Landcadia Holdings II has announced it has entered into an amendment to the purchase agreement relating to its proposed business combination with Golden Nugget Online Gaming (GNOG) to modify the voting requirement for stockholder approval of the acquirement.
The amendment’s purpose is to provide increased certainty that the business combination will receive stockholder approval at the special meeting of stockholders to be reconvened on December 29.
Last month, Landcadia II was granted regulatory approval by the New Jersey Casino Control Commission to acquire GNOG.
In accordance with the amendment, the proposal to approve the business combination and certain related proposals must receive the affirmative vote of a majority of our outstanding shares of common stock that are voted at the special meeting, rather than a majority of the outstanding shares of Class A common stock held by disinterested stockholders.
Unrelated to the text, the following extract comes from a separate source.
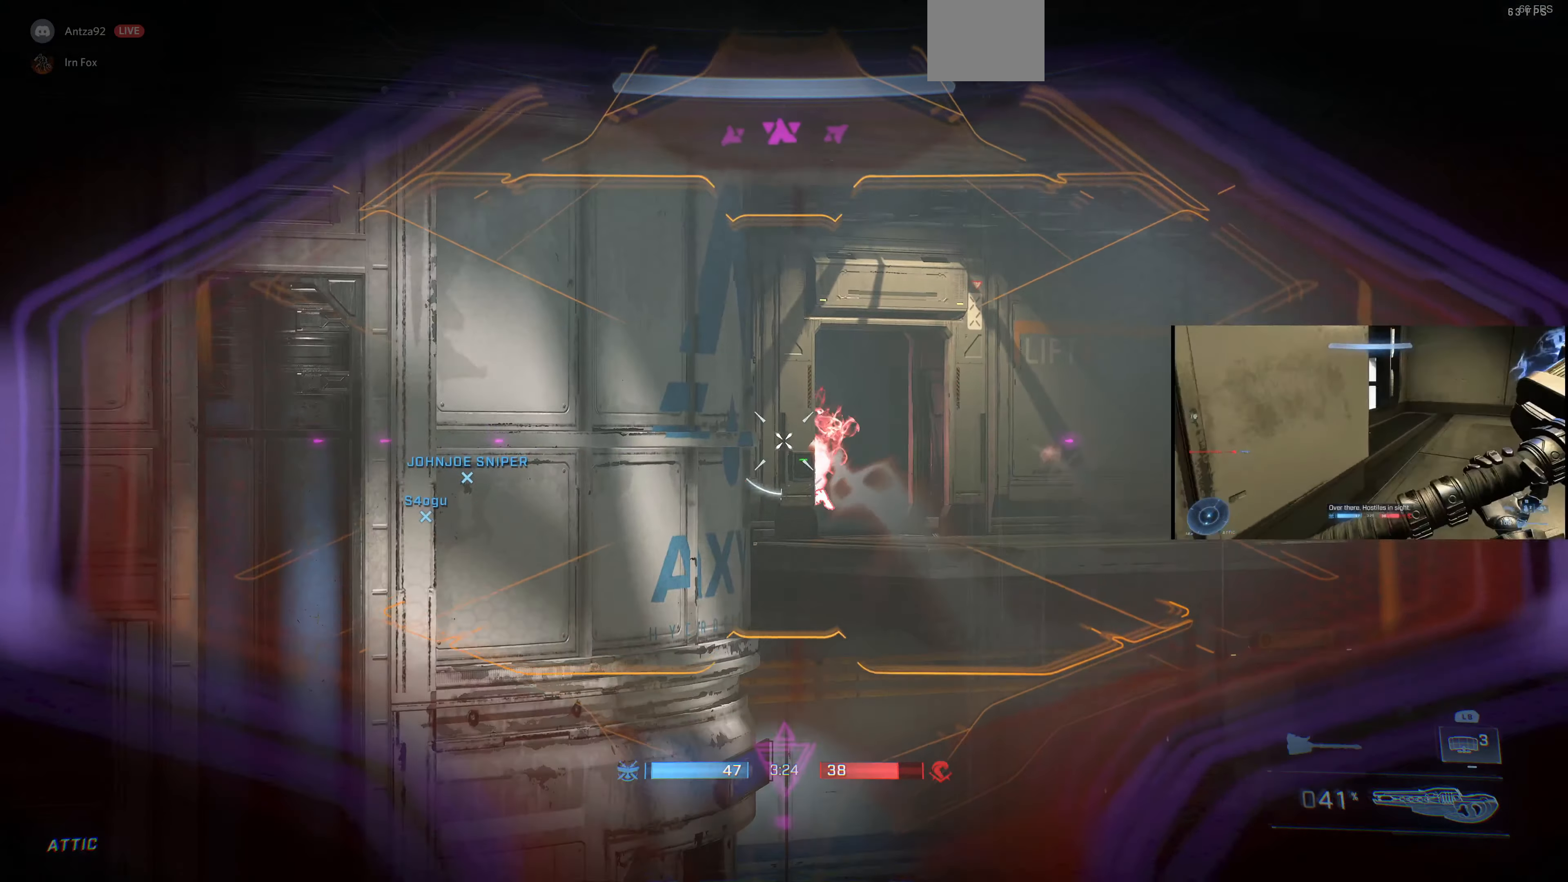
{"buttons": [], "left_stick": "down-right", "right_stick": "center", "events": [[266, "left_stick", "right"], [333, "R1", "down"], [333, "right_stick", "up"], [366, "left_stick", "down-right"], [400, "R1", "up"], [400, "right_stick", "center"]]}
The amendment also states the proposal to approve an amended and restated certificate of incorporation of the company must receive the affirmative vote of a majority of our outstanding shares of common stock, rather than a majority of the outstanding shares of Class A common stock held by disinterested stockholders.
The company believes the amendment is in the best interests of its stockholders given the increase in the price of the company’s Class A common stock since the announcement of the business combination and the overwhelming support of it by stockholders who have voted thus far.
As of December 18, approximately 99.8% of the Class A shares held by disinterested stockholders that have voted did so in favor of the business combination, and over 90% voted in favor of the other proposals.
However, only approximately 40.5% of holders of Class A common stock have voted thus far, and the company believes that the low voter turnout is primarily the result of having a significant portion of its stockholder base comprised of retail stockholders.
Landcadia II expects that the amendment will create more certainty that the business combination and other proposals to be presented to its stockholders at the reconvened special meeting on December 29 will be approved since the shares of common stock held by Tilman J. Fertitta and his affiliates and Jefferies Financial Group and its affiliates have been voted in favor of each of the proposals.